If we want to look up in a Thai dictionary or
lexicon, we are faced with sorting of Thai words.
Unlike in our alphabet, which is present as
a combined list of consonants and vowels, are consonants and
vowels separated in the Thai script and appear in two lists.
In the first instance is sorted according to
the consonants, and in the order in which we learn it:
The last five listed here are written in front
of the initial consonant of a syllable and require special
consideration: They are sorted as they would stand behind
the next consonant. In the case of a double initial consonant,
this characters move to a place between the two character
initial consonant.

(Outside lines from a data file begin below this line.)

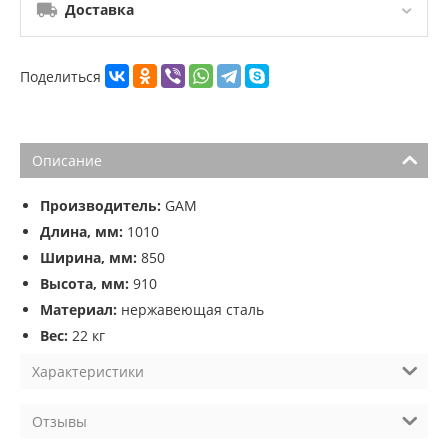
Доставка
Поделиться
Описание
Производитель:
GAM
Длина, мм:
1010
Ширина, мм:
850
Высота, мм:
910
Материал:
нержавеющая сталь
Вес:
22 кг
Характеристики
Отзывы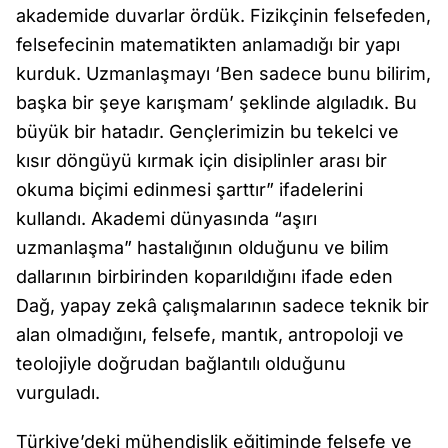
akademide duvarlar ördük. Fizikçinin felsefeden,
felsefecinin matematikten anlamadığı bir yapı
kurduk. Uzmanlaşmayı ‘Ben sadece bunu bilirim,
başka bir şeye karışmam’ şeklinde algıladık. Bu
büyük bir hatadır. Gençlerimizin bu tekelci ve
kısır döngüyü kırmak için disiplinler arası bir
okuma biçimi edinmesi şarttır” ifadelerini
kullandı. Akademi dünyasında “aşırı
uzmanlaşma” hastalığının olduğunu ve bilim
dallarının birbirinden koparıldığını ifade eden
Dağ, yapay zekâ çalışmalarının sadece teknik bir
alan olmadığını, felsefe, mantık, antropoloji ve
teolojiyle doğrudan bağlantılı olduğunu
vurguladı.
Türkiye’deki mühendislik eğitiminde felsefe ve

Remaining parts of a vowel combination
stay at her place around the last initial consonant.
Sound and other diacritical marks remain completely
ignored in the first step of sorting.
The first step of sorting then compares character
by character from two words, until there is a difference.
The first different character determines the order in the
sorted list: two different consonants in according to the
priority list of the consonants, a consonant has higher priority
than vowels, two vowels, the list of vowels decides pursuance
of the said priority. If the search for the first different
character reaches the end of one word before the end of the
other word, then the shorter term has the higher priority.
If the two words are absolutely the same, then
(and only then) special characters are also incorporated in
a second step in the following priority order:
-, -่, -้, -๊,
-๋, -็, -์, -ๆ, -ฯ
Summary
1. Two given words are compared character by
character from left to right up to the first difference. This
difference alone decide according to the above mentioned priorities.
It does no matter how many signs were previously equal, nor
what follows behind. If several consonants follow each other
is no need to investigate whether this is a special kind of
consonant cluster, or whether they are initial or final consonant.
Of vowel combinations, only the individual characters are
in their current position in relation to the character that
is found in the same position in the other word. The only
exceptions are vowel signs in front of a consonant, which
are classified as behind the consonant.
2. If found out at the comparison, that the
two words are equal, any existing sound and other special
characters be considered in a second step. If it proves a
difference, this will decide the sort order.
3. If the shorter of two different words identical
with the beginning of the longer word, the shorter one has
the higher sort priority.
Special case: Compound Words
The first two words in the list below - considered
in isolation - are in the right order, because the first three
characters are the same and therefore the shorter term has
the higher priority. Because without regarding the special
character the third term in the list is identical to the first,
in according to the tone rules it should be placed on the
second place. However, there are dictionaries in which the
following sequence is applied:
จอง
[ja:wng--]
v. book, hold, reserve;
จองตั๋ว
[ja:wng--tu:a
\/]
v. purchase a ticket
จ้อง
[ja:wng /\]
v. fix, look at, stare
จ้องดู
[ja:wng
/\ du:--]
v. gaze, look at, stare
The objective of this order meaning is unmistakable.
This order arises not from the above-described sorting rules.
In their application would come out the following sequence:
จอง
[ja:wng--]
v. book, hold, reserve;
จ้อง
[ja:wng /\]
v. fix, look at, stare
จ้องดู
[ja:wng
/\ du:--]
v. gaze, look at, stare
จองตั๋ว
[ja:wng--tu:a
\/]
v. purchase a ticket
Both sorts, however, apply to be correct.
Today, probably more dictionaries are sorted by computer than
by hand. A sorting algorithm that has as a result the first
form is not easy to program and work only with the help of
a large exception dictionary. Therefore, probably, most current
dictionaries sorted by the rule and show these words in the
sequence of the second list.
Sorting with Excel?
Where there are word lists and dictionaries as a Word file or
Excel spreadsheet, the built-in sorting function can not be
used on Thai-columns. Computer programs simply sort by the ASCII
value of each character and pay no attention on preceding vowel
or special character rules.
I need your help!
I'm not a native English speaker and my English is poor.
I've translated this page from my German site because it can be helpful
for Thai students everywhere in the world.